This stuff isn't cheap, but I have to say if you can spring the coin, you HAVE to try morta. Especially if you like darker tobaccos! I've only had JKP and Kendall Dark in it so far, but I can already tell this is going to be dedicated to dark ropes and Kentucky blends. Simply an outstanding pipe in my collection, and likely the only one I'll ever own. But if I ever come into enough cash to get another....

Again, Chris is awesome to work with, and he made exactly what I wanted! Everyone should have an Askwith or two!


----------



## MarkC (Jul 4, 2009)

Thanks for the report! I already wanted a morta; you're not making it any easier!


----------



## freestoke (Feb 13, 2011)

MarkC said:


> Thanks for the report! I already wanted a morta; you're not making it any easier!

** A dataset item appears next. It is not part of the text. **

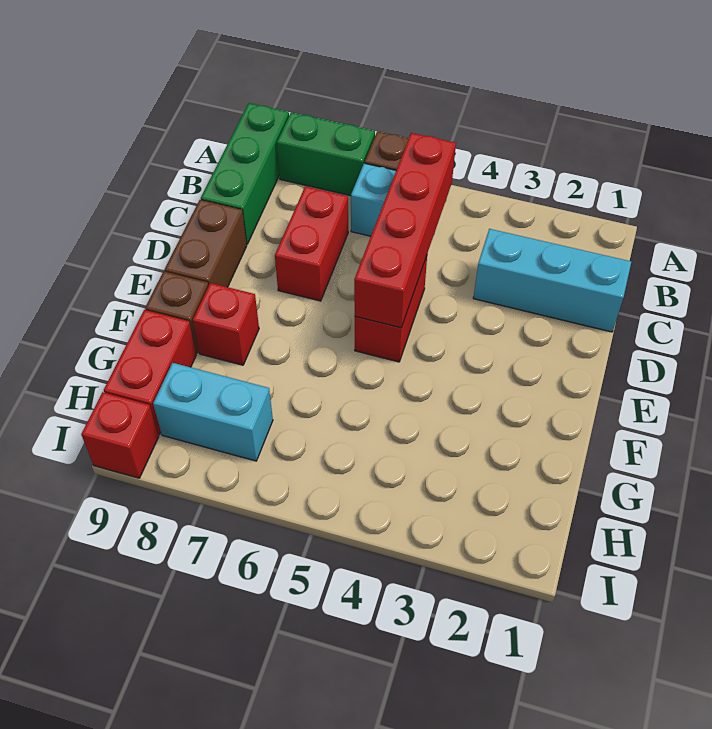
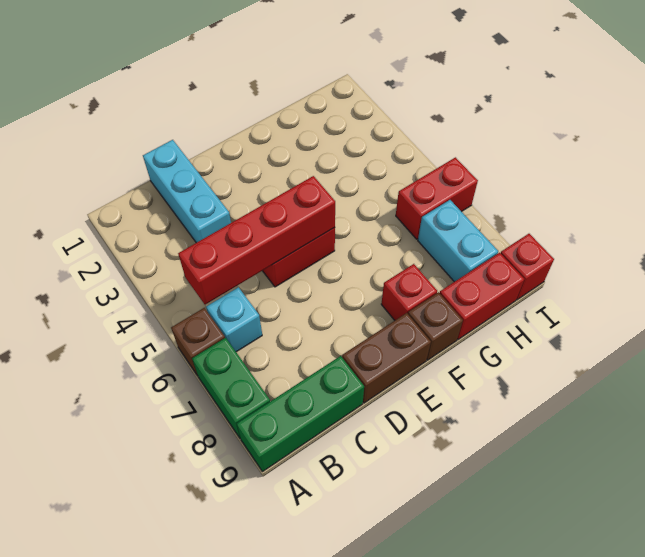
red 1x2 brick [275,186,348,301] -> red 1x2 brick moved to [396,157,478,239]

Personally, I think he's being a total jerk about this. If he had any heart at all, he'd be telling us it smoked like crap.


----------



## FiveStar (Jan 7, 2010)

LOL! Both of you guys should go for one. Just start stashing away your TAD budget for a couple of months, and VIOLA! You've got an Askwith morta. 

That's what we have Cellar's for after all, right?


----------



## commonsenseman (Apr 18, 2008)

Hot diggity dang, that's a fine looking pipe!

Congrats Landis!


----------



## freestoke (Feb 13, 2011)

commonsenseman said:


> Hot diggity dang, that's a fine looking pipe!
> 
> Congrats Landis!


Sheesh. Ya know what this is like? Wanna know? It's like a beauty contest, with the best looking babe getting the crown and all the prizes, while the plain Janes in the audience try to hide their envy. :lol:

sigh. For me, it'd be like Columbo driving a Bentley instead of a Peugeot.


----------



## FiveStar (Jan 7, 2010)

Really? LOL I dunno, have you seen my ugly mug? I've seem some pretty ugly dudes sportin' some nice ass pipes.


----------



## freestoke (Feb 13, 2011)

FiveStar said:


> Really? LOL I dunno, have you seen my ugly mug? I've seem some pretty ugly dudes sportin' some nice ass pipes.


I'm reminded of the bar jokes that end, "I was talking to your pig."


----------



## FiveStar (Jan 7, 2010)

freestoke said:


> I'm reminded of the bar jokes that end, "I was talking to your pig."


:rofl:


----------



## cp478 (Oct 23, 2008)

I have a Rattrays Morta and love it. Definitely go with darker tobaccos and keep it cool.


----------